“Lucky” is the word you apply to Michael Williams as he leads you up the long flight of stairs to his apartment above a Downtown Mall bank. After all, most people don’t get to sit in their living rooms, looking out over the city’s bustling heart, above the fray yet deliciously within reach. But Williams and his wife, Jill, aren’t just lucky. They’ve made the most of this unusual space; the apartment’s sheer size, its high ceilings and commanding views, are allowed to shine, only subtly accented with understated furnishings.
Case in point: the L-shaped couch Williams built about 15 years ago to anchor the living room. It’s got built-in bookshelves around the back—befitting a guy who used to own a bookstore—filled with part of the couple’s fiction collection, and is oversized enough to accommodate all three Williamses (Michael, Jill, and their 12-year-old daughter, Chan). Here, the story of the couch in Williams’ own words.
![]() |
“There had been a bench here. Jill and I decided to expand the couch. It’s basically two futon [mattresses]. It’s oak, unfinished. I wanted to have bookshelves around the outside and electricity in the corners so we could have reading lamps if we wanted. The books go from Anne Rice to Marguerite Yourcenar’s Memoirs of Hadrian. It does include your Tolstoys, your Richard Russo, Sir Walter Scott. [The couch] is bolted into the floor pretty well. I like the stability of that, because you can’t move it. There are a lot of ropes involved, for tension. The mattresses slide in. [To build something like this] you need a lot of cotton batting and the will to finish.

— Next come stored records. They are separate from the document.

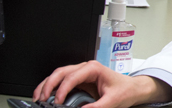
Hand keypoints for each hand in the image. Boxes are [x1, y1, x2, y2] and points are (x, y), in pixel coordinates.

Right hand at [33, 61, 171, 107]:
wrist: (132, 89)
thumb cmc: (124, 90)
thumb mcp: (113, 101)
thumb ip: (97, 107)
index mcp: (93, 69)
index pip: (72, 76)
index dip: (63, 89)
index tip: (57, 101)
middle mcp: (85, 68)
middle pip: (61, 72)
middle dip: (49, 85)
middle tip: (43, 98)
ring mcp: (81, 73)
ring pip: (58, 75)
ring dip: (47, 85)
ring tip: (39, 97)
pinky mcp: (79, 80)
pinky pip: (61, 81)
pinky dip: (52, 87)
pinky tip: (46, 96)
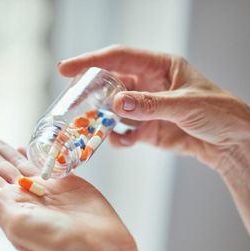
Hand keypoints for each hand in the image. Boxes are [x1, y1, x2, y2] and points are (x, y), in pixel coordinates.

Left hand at [0, 130, 156, 250]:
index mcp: (6, 203)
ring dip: (0, 148)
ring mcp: (43, 189)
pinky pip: (42, 164)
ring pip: (14, 162)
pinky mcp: (65, 184)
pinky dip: (30, 155)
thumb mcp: (15, 222)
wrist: (96, 250)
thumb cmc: (54, 241)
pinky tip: (20, 148)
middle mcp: (21, 195)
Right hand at [58, 45, 249, 176]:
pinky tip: (121, 142)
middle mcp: (148, 84)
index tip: (66, 68)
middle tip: (72, 102)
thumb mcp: (186, 105)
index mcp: (159, 67)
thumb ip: (150, 105)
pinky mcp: (146, 129)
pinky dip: (116, 138)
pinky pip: (122, 132)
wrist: (232, 143)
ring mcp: (145, 107)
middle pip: (110, 82)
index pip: (119, 58)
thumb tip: (117, 103)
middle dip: (90, 92)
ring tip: (92, 127)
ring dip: (101, 118)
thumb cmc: (220, 113)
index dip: (91, 61)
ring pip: (112, 109)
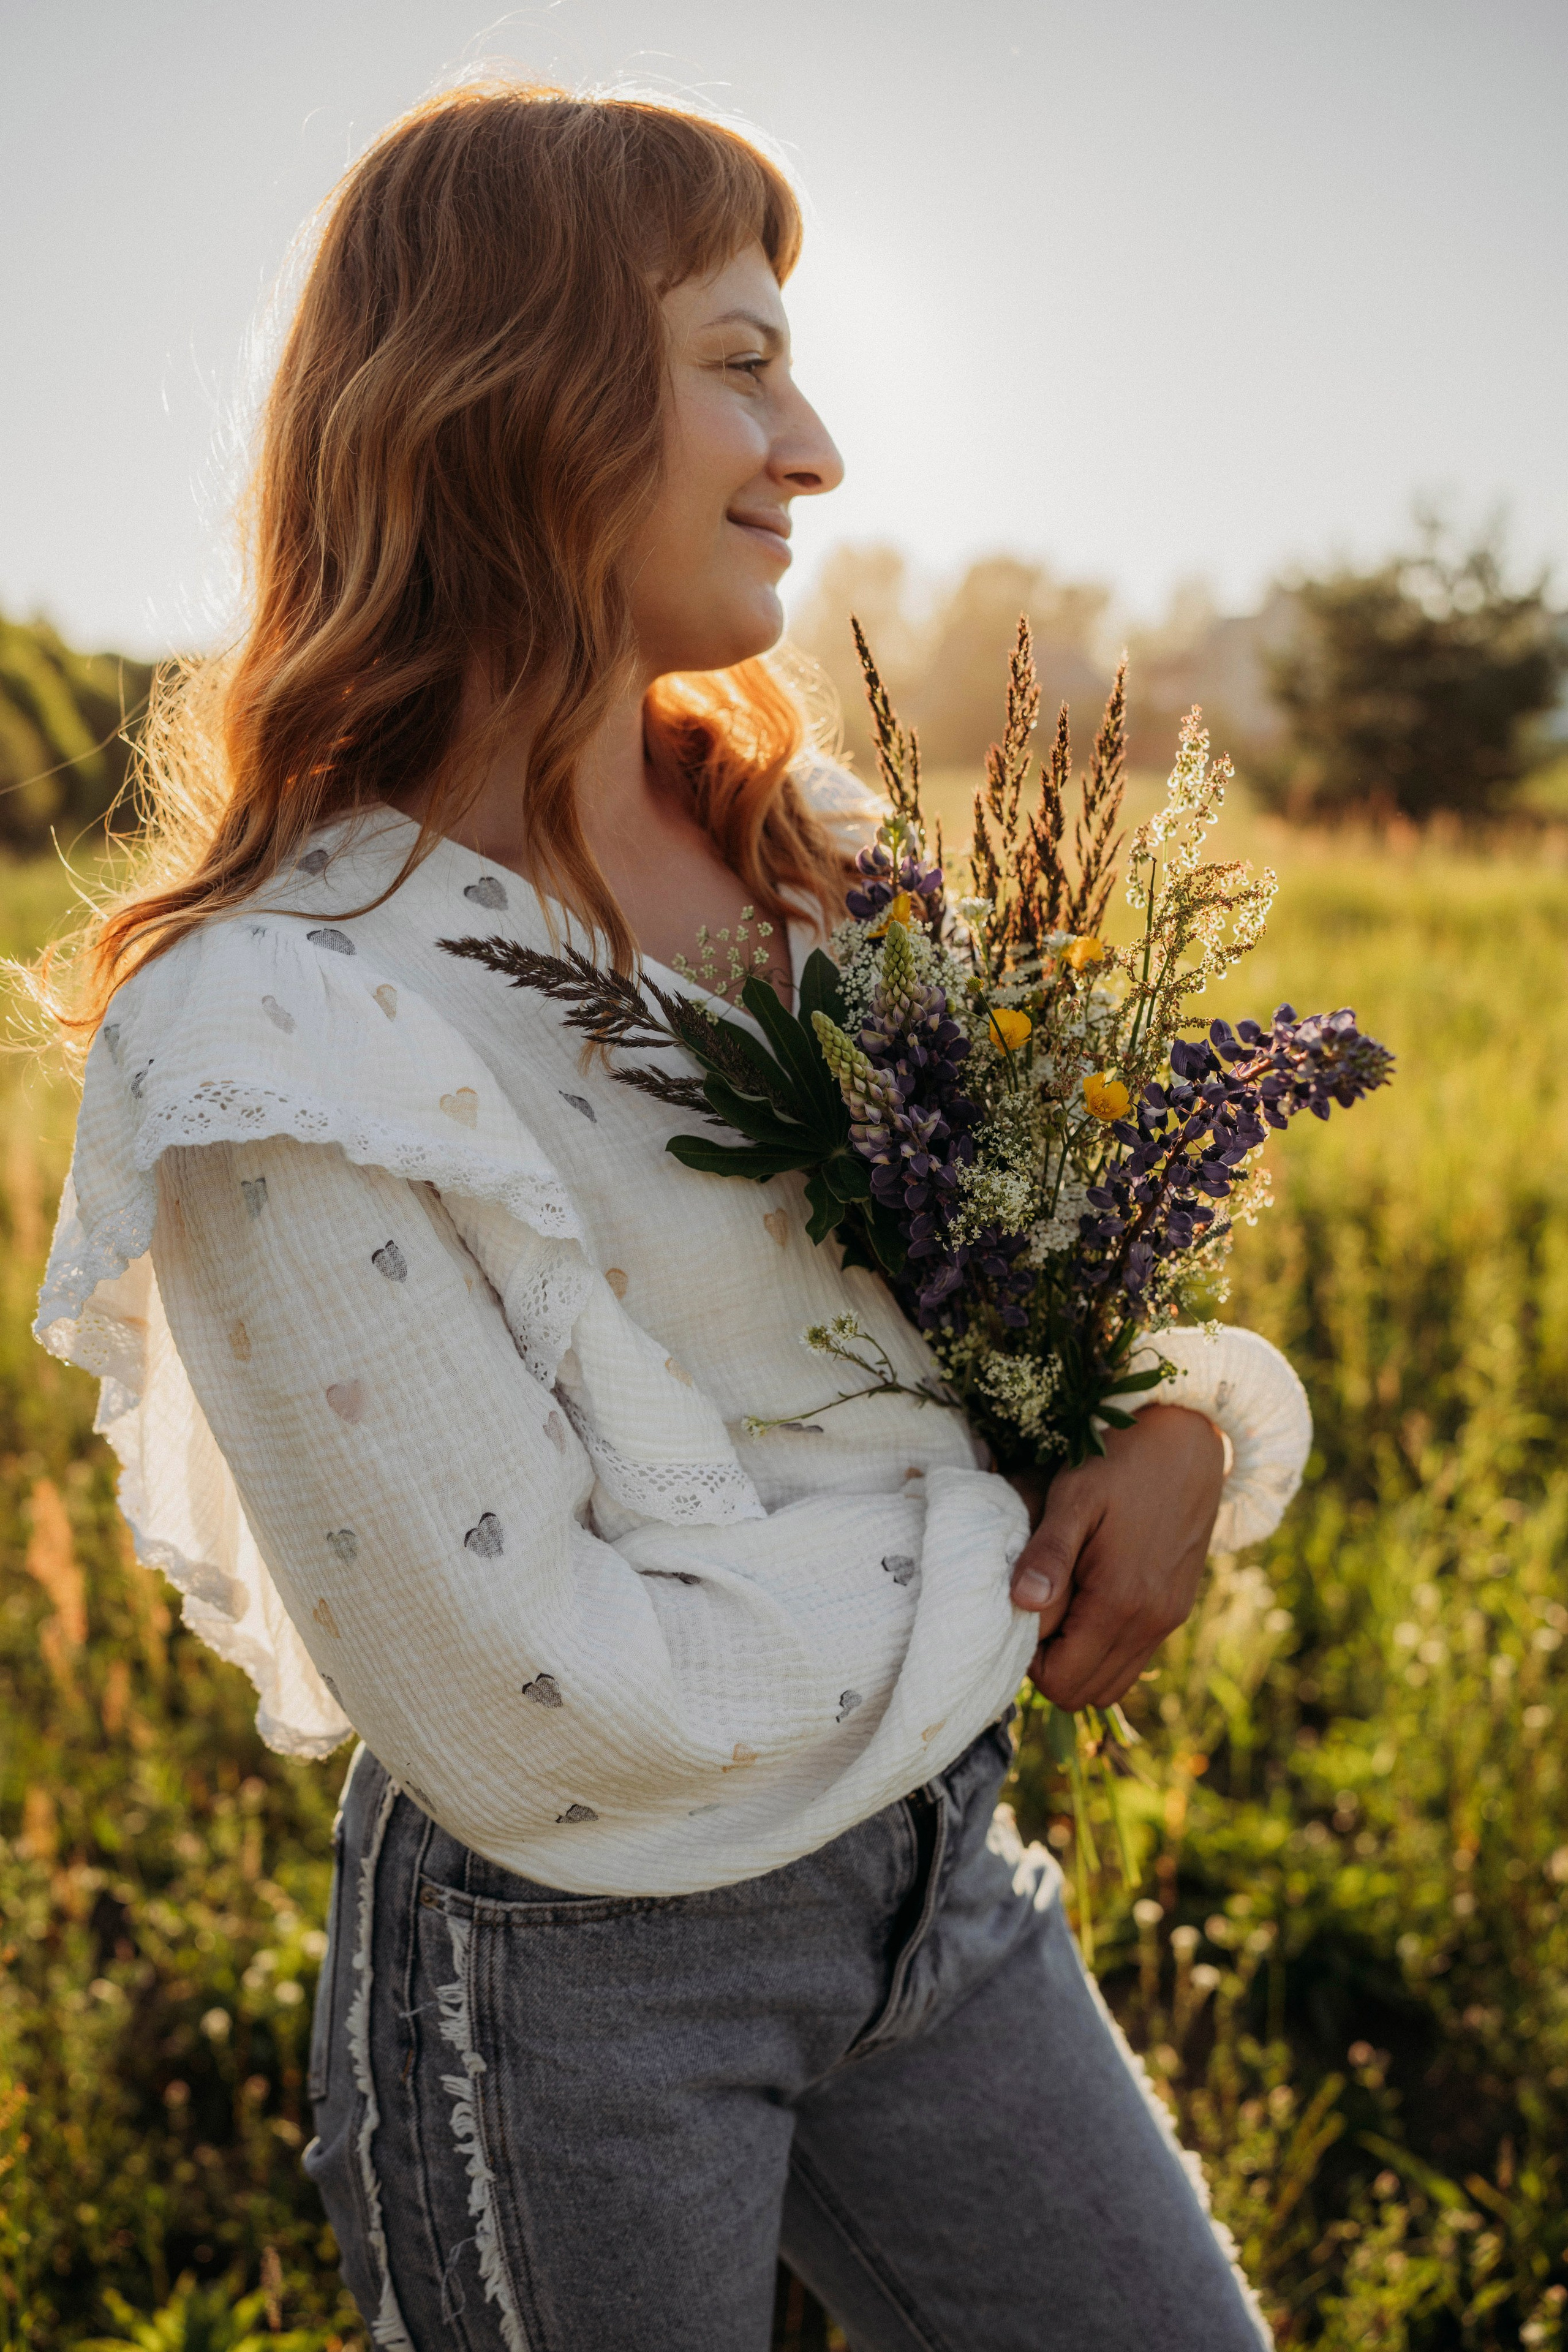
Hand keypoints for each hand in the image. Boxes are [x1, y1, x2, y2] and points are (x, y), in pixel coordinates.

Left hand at [1006, 1405, 1224, 1708]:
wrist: (1188, 1444)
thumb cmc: (1120, 1464)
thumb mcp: (1075, 1498)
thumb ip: (1049, 1554)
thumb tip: (1021, 1605)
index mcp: (1119, 1601)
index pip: (1060, 1679)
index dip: (1027, 1659)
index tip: (1016, 1614)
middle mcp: (1149, 1623)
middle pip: (1084, 1693)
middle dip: (1049, 1666)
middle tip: (1034, 1613)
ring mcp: (1167, 1621)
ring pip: (1111, 1684)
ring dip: (1077, 1662)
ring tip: (1059, 1609)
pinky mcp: (1175, 1611)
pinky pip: (1133, 1660)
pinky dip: (1104, 1651)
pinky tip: (1087, 1603)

“We tried to cover it ourselves which was an effort that involved many tears and false starts. We had a medium-sized dog and he destroyed the couch, as dogs do. We re-covered it after Henry left us. I finished up the outside edges and bought 27 yards of fabric at The Second Yard. I was pretty used to cutting wood, but where do you start with 27 yards of fabric? That’s a lot of stuff. If you screw up you have to go back for more. It all turned out perfectly because I’m very fearful about that stuff.
“My wife and daughter and I will all go to sleep in the couch. My wife [a teacher at Western Albemarle High School] is usually working like crazy until all hours. I tend to be reading. Chan does homework, or she has a workspace over there [in the corner, on the big rug]. When there are flare-ups at Rapture we can observe them and call 911. We can watch the TV from here; we have the fireplace. We can read, mostly.”